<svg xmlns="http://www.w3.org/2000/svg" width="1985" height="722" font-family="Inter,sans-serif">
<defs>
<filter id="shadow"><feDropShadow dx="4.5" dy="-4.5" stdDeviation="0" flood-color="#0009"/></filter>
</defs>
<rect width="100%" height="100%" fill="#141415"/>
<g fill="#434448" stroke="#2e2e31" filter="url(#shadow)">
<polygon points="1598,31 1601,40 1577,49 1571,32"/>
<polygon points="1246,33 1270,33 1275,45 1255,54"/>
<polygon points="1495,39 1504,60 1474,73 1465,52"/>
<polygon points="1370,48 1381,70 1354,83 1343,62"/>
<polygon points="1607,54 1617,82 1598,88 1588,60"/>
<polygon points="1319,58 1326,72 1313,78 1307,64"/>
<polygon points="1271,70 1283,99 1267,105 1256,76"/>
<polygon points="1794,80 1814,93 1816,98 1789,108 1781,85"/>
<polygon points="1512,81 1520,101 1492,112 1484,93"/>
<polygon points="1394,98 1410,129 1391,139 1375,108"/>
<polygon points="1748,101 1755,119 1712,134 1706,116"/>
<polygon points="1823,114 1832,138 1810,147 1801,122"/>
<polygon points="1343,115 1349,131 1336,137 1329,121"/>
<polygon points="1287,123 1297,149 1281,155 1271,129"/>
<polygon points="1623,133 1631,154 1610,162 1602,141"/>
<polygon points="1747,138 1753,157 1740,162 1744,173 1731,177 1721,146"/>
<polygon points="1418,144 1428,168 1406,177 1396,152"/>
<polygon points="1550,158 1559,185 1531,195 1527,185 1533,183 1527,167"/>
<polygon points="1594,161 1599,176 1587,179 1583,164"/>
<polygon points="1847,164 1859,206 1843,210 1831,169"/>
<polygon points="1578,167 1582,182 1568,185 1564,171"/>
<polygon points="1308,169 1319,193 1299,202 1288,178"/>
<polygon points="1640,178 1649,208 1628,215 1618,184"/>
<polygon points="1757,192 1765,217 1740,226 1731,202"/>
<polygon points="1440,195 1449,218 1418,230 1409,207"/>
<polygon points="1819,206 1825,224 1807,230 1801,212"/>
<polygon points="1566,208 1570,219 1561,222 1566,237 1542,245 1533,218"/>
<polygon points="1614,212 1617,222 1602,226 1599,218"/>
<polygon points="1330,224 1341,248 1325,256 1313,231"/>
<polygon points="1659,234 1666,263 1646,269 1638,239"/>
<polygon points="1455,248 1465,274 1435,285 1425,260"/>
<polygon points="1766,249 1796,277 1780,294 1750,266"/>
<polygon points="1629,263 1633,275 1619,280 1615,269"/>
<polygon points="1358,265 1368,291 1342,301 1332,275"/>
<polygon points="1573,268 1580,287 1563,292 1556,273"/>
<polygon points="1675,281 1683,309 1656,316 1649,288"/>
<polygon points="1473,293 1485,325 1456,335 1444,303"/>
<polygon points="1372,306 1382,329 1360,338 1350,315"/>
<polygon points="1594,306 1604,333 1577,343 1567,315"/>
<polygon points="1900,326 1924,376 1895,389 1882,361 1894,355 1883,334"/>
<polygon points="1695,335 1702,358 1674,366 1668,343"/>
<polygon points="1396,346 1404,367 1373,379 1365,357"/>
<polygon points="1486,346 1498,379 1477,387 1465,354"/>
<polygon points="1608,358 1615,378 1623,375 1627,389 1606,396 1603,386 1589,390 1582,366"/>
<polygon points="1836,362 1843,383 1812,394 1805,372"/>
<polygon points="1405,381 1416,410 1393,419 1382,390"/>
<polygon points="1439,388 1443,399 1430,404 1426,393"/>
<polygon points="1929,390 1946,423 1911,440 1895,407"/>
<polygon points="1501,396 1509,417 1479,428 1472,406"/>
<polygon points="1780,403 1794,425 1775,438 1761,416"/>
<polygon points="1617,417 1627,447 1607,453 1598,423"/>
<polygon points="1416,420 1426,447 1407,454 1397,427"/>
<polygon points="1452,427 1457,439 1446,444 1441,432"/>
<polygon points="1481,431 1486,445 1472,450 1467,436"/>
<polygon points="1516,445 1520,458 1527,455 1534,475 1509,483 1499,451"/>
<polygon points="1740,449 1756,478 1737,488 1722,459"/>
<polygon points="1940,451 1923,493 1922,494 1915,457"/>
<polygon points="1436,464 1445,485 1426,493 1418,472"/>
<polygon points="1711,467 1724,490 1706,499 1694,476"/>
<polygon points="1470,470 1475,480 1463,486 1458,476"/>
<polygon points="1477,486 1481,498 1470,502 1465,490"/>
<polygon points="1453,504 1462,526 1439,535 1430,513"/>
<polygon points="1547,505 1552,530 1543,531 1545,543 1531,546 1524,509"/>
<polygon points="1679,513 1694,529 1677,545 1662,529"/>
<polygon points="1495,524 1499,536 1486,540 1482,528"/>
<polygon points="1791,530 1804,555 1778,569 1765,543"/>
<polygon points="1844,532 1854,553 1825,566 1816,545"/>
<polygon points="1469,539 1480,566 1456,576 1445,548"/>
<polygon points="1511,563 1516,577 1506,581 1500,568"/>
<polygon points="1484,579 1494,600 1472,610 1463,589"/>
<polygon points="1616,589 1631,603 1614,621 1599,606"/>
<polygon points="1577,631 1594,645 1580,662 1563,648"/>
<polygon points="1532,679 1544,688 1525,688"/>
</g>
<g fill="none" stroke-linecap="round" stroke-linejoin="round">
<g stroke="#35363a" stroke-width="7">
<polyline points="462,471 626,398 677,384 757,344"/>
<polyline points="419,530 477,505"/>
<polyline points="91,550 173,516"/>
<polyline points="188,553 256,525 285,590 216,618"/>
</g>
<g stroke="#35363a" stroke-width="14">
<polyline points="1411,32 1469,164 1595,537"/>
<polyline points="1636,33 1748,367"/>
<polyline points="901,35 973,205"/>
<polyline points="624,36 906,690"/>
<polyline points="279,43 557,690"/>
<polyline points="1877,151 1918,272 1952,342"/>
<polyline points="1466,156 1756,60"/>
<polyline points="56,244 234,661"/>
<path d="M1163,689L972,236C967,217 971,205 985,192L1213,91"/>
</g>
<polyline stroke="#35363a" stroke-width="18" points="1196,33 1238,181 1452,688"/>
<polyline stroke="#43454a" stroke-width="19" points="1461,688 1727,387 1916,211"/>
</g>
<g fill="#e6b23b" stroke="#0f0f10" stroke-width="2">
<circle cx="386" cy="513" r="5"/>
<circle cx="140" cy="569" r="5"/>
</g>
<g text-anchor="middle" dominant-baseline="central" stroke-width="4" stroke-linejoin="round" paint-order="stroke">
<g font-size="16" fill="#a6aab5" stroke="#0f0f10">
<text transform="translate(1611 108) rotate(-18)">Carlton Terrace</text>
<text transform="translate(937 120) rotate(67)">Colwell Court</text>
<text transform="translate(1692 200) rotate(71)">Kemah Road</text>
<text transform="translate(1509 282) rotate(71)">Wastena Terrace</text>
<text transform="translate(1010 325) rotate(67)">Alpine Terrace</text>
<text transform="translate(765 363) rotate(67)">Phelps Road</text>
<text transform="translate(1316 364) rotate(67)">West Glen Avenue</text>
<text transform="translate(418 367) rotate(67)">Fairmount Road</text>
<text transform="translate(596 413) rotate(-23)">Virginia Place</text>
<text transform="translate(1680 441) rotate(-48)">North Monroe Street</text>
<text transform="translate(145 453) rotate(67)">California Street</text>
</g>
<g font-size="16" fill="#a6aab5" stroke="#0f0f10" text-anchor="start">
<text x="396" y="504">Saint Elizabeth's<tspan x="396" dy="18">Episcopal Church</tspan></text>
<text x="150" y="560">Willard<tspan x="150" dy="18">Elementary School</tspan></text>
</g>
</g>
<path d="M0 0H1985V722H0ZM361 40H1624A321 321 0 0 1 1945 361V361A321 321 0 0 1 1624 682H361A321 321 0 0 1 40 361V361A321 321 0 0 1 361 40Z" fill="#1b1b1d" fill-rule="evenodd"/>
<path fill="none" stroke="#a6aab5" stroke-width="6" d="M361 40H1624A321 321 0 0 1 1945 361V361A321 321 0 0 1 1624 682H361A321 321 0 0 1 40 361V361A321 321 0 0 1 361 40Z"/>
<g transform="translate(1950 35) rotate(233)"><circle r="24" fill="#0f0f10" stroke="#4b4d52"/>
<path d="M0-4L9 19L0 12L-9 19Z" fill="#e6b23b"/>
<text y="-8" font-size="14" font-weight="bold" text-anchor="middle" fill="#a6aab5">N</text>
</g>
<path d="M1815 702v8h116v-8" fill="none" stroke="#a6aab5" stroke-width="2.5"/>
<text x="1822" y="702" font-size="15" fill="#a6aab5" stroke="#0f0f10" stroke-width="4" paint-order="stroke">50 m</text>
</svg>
# # #
The task >> When a line in the data above contains the string "shadow", copy that line.

Solution to this task >>
<filter id="shadow"><feDropShadow dx="4.5" dy="-4.5" stdDeviation="0" flood-color="#0009"/></filter>
<g fill="#434448" stroke="#2e2e31" filter="url(#shadow)">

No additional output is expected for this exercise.